* Task input
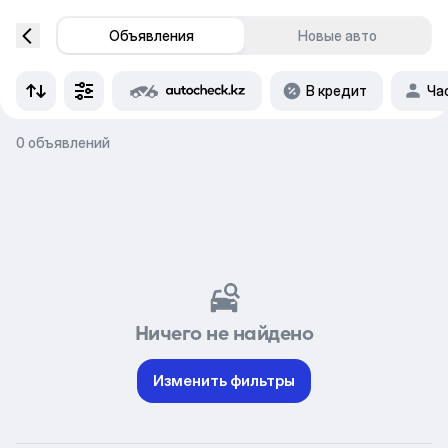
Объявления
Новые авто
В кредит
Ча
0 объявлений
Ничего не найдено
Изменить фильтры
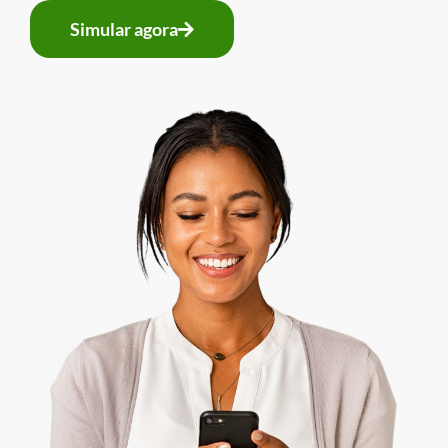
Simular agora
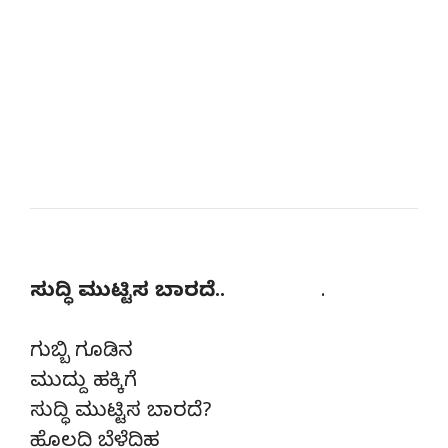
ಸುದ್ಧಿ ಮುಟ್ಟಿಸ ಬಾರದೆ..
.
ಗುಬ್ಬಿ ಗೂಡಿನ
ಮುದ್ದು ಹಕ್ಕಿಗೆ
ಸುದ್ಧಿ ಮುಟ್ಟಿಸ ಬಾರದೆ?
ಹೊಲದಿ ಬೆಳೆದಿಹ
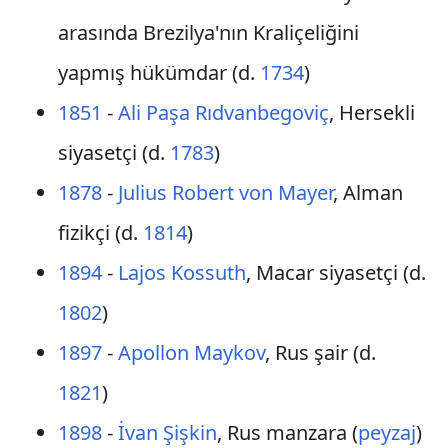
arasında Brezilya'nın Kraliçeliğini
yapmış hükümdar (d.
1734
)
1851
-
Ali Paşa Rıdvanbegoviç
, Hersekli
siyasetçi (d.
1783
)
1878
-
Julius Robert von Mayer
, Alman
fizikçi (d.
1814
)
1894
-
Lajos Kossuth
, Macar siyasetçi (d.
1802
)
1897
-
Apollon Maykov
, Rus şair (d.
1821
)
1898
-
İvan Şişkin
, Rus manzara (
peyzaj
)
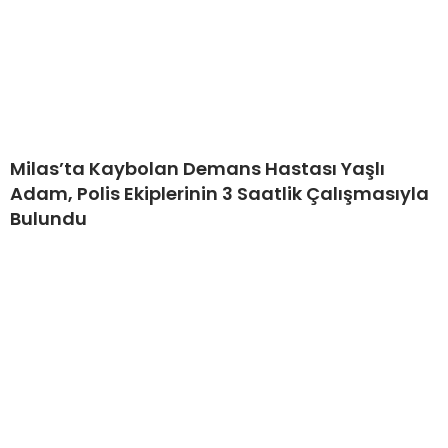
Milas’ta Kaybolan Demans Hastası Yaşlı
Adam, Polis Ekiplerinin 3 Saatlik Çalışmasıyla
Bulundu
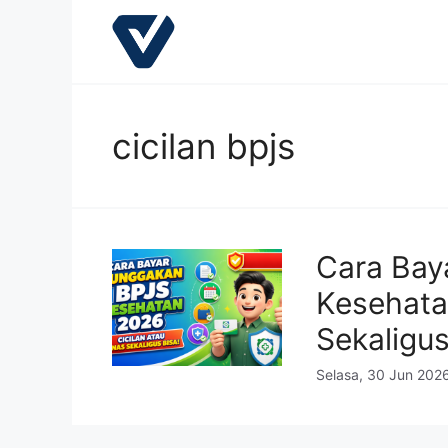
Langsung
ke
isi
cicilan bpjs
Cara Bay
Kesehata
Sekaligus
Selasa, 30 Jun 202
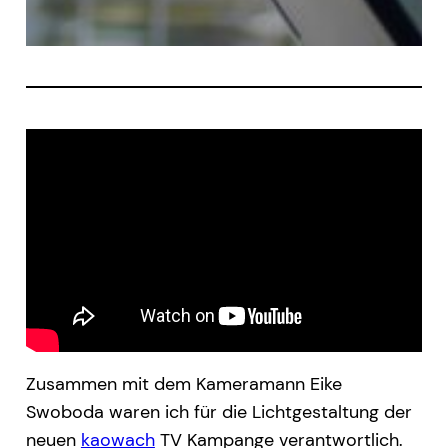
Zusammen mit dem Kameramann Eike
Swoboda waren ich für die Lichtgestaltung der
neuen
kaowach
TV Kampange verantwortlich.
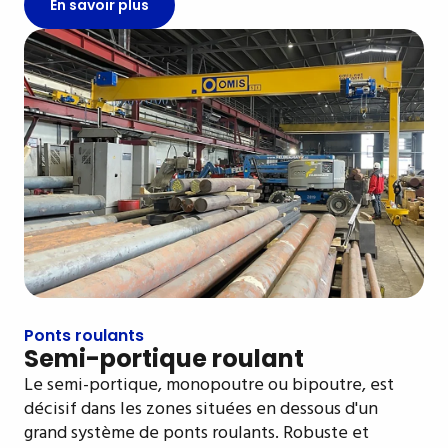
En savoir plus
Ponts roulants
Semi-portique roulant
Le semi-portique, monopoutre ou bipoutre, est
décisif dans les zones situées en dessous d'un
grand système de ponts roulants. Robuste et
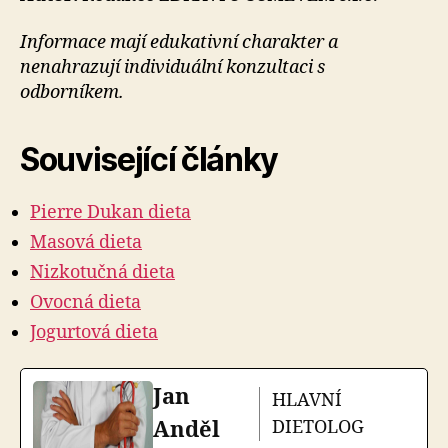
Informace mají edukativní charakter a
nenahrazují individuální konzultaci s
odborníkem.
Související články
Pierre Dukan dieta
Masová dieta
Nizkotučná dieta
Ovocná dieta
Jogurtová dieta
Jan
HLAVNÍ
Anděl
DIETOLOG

* Problem description
Each line that includes the string "roulants" should be copied from the data.

* Solution for this task
Ponts roulants
grand système de ponts roulants. Robuste et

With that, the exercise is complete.